Scene geometry reasoning data:
━━━━━━━━━━
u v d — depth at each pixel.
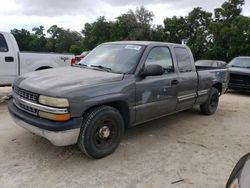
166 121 6.05
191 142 4.78
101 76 4.04
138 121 4.47
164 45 5.04
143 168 3.71
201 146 4.61
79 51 67.75
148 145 4.54
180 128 5.58
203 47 33.53
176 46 5.37
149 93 4.45
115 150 4.19
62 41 76.19
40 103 3.51
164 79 4.75
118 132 4.07
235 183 2.10
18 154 3.94
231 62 11.55
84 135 3.63
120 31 52.56
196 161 4.00
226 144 4.76
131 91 4.13
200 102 6.19
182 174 3.59
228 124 6.05
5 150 4.04
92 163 3.77
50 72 4.35
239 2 32.16
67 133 3.43
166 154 4.20
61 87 3.52
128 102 4.11
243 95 10.48
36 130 3.53
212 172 3.69
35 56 7.19
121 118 4.07
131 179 3.40
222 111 7.36
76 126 3.48
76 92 3.47
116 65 4.50
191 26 36.94
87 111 3.69
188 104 5.67
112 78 4.00
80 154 4.03
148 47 4.65
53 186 3.17
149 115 4.62
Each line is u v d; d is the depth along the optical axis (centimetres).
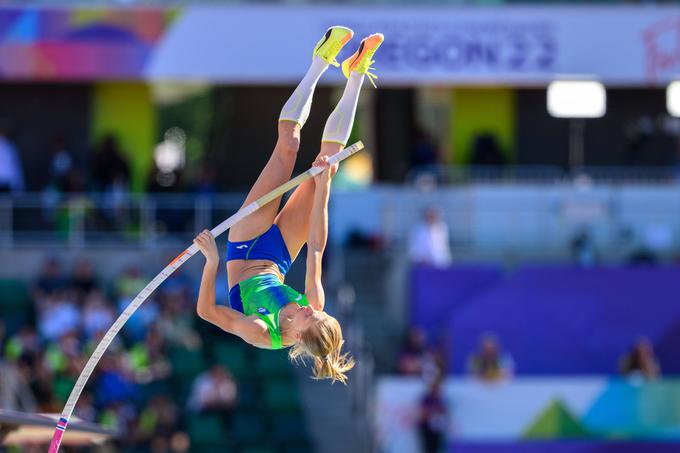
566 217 5997
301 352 2134
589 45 6272
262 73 6156
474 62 6197
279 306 2100
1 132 5966
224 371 4716
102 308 5009
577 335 5309
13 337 5053
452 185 6341
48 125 6400
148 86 6488
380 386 4566
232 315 2089
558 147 6725
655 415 4703
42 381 4506
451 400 4616
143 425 4547
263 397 4847
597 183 6644
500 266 5353
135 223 5894
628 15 6309
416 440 4519
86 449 4431
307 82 2211
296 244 2227
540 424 4647
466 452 4516
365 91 6731
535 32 6241
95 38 6141
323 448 4694
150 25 6153
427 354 4819
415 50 6153
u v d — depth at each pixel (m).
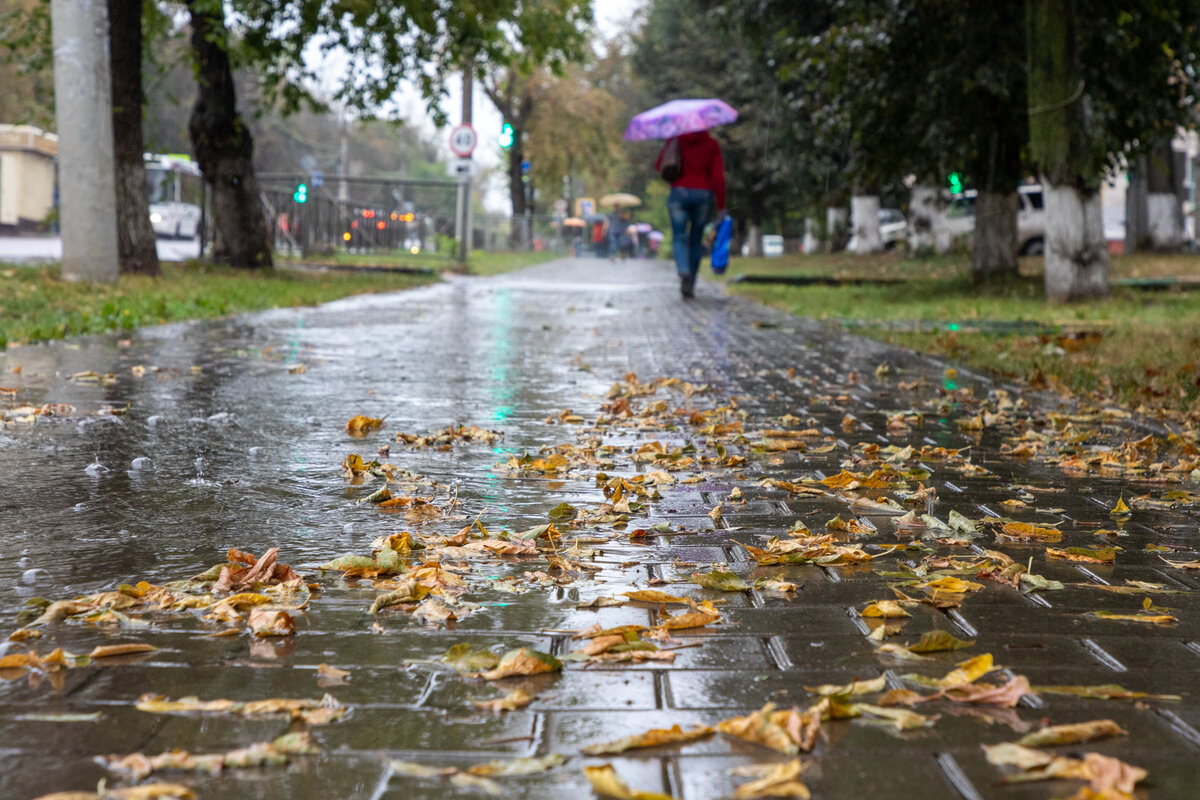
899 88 16.56
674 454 4.79
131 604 2.62
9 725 1.94
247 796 1.69
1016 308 13.96
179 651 2.33
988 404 6.66
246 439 5.00
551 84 47.28
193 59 19.69
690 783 1.75
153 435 5.01
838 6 16.69
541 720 2.00
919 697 2.09
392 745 1.88
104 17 13.98
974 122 16.56
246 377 7.23
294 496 3.88
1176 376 7.41
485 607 2.69
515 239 43.81
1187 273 21.09
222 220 20.31
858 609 2.71
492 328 11.96
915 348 10.15
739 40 36.00
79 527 3.37
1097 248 14.48
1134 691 2.17
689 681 2.21
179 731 1.93
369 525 3.48
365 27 19.45
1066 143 14.19
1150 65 15.77
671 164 17.44
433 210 29.91
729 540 3.42
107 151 14.02
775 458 4.90
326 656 2.32
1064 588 2.92
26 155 38.84
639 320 13.67
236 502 3.76
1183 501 4.10
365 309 14.31
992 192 17.34
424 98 20.62
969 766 1.81
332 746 1.88
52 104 18.91
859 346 10.45
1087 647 2.45
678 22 39.19
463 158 28.83
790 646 2.43
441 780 1.75
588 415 6.05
━━━━━━━━━━
**INSTRUCTIONS FOR THE TASK:**
Using the records, report how many lines contain the word "depth", adding no other text.

**SOLUTION:**
3